Thunderbolt Flaws Expose Millions of PCs to Hands-On Hacking
SECURITY PARANOIACS HAVE warned for years that any laptop left alone with a hacker for more than a few minutes should be considered compromised. Now one Dutch researcher has demonstrated how that sort of physical access hacking can be pulled off in an ultra-common component: The Intel Thunderbolt port found in millions of PCs.
On Sunday, Eindhoven University of Technology researcher Björn Ruytenberg revealed the details of a new attack method he's calling Thunderspy. On Thunderbolt-enabled Windows or Linux PCs manufactured before 2019, his technique can bypass the login screen of a sleeping or locked computer—and even its hard disk encryption—to gain full access to the computer's data. And while his attack in many cases requires opening a target laptop's case with a screwdriver, it leaves no trace of intrusion, and can be pulled off in just a few minutes. That opens a new avenue to what the security industry calls an "evil maid attack," the threat of any hacker who can get alone time with a computer in, say, a hotel room.
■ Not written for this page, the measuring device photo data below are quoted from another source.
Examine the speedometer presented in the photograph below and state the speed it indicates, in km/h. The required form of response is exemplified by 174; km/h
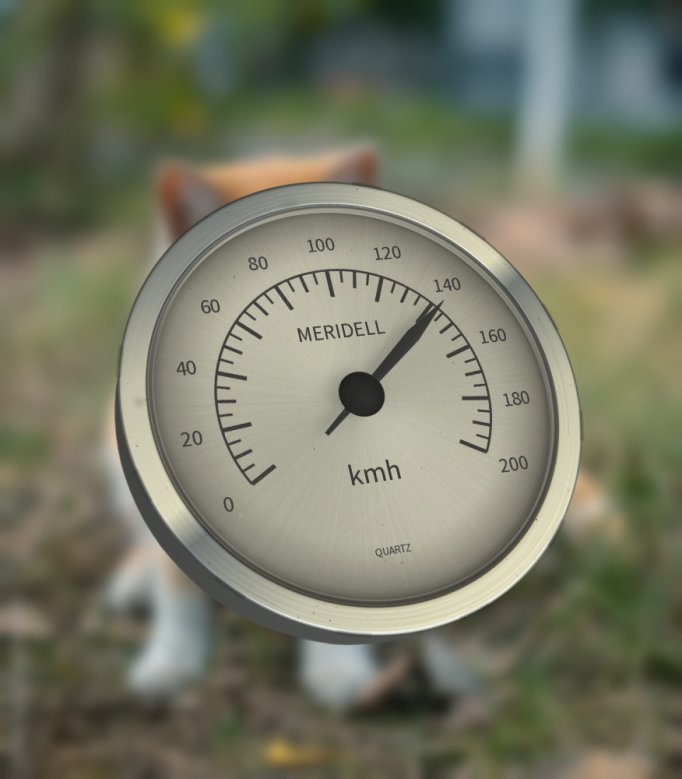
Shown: 142.5; km/h
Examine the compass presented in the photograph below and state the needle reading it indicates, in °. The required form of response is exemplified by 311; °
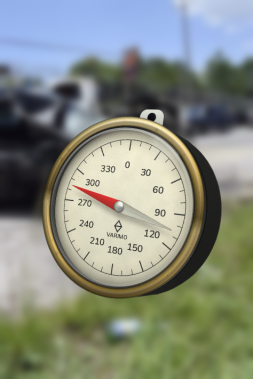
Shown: 285; °
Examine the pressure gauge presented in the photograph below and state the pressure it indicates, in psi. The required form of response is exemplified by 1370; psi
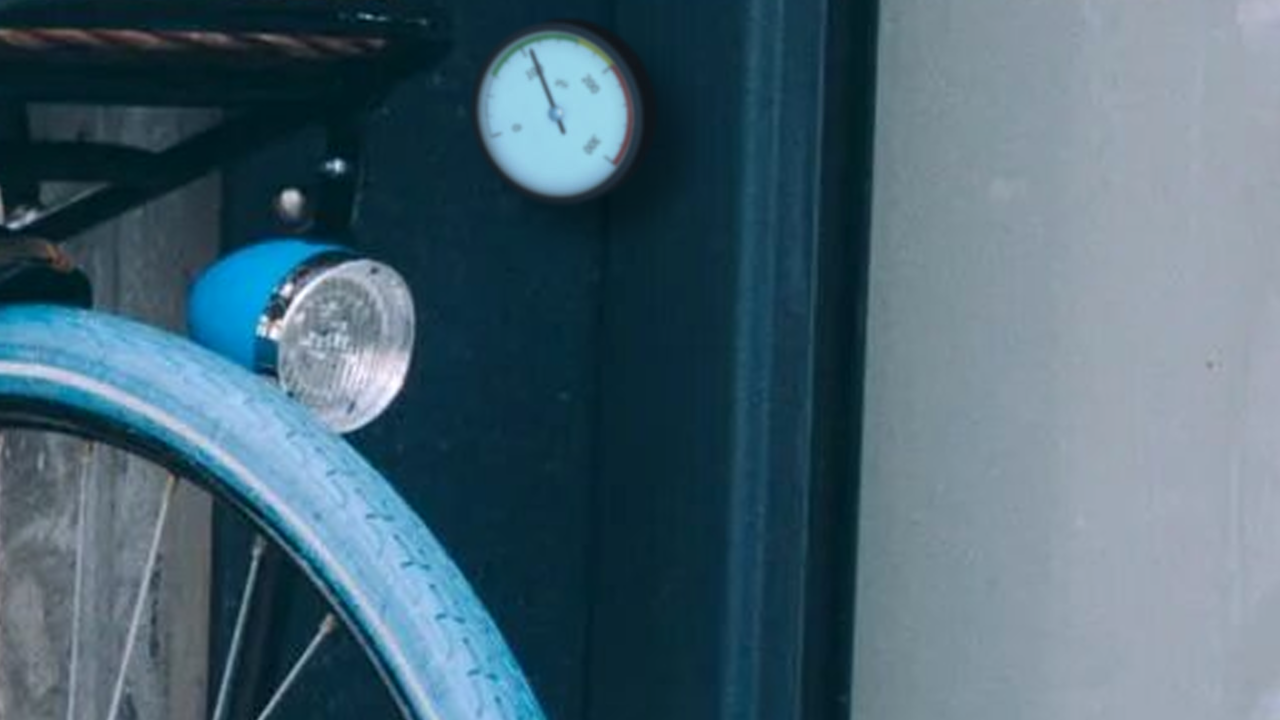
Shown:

Ruytenberg says there's no easy software fix, only disabling the Thunderbolt port altogether.
"All the evil maid needs to do is unscrew the backplate, attach a device momentarily, reprogram the firmware, reattach the backplate, and the evil maid gets full access to the laptop," says Ruytenberg, who plans to present his Thunderspy research at the Black Hat security conference this summer—or the virtual conference that may replace it. "All of this can be done in under five minutes."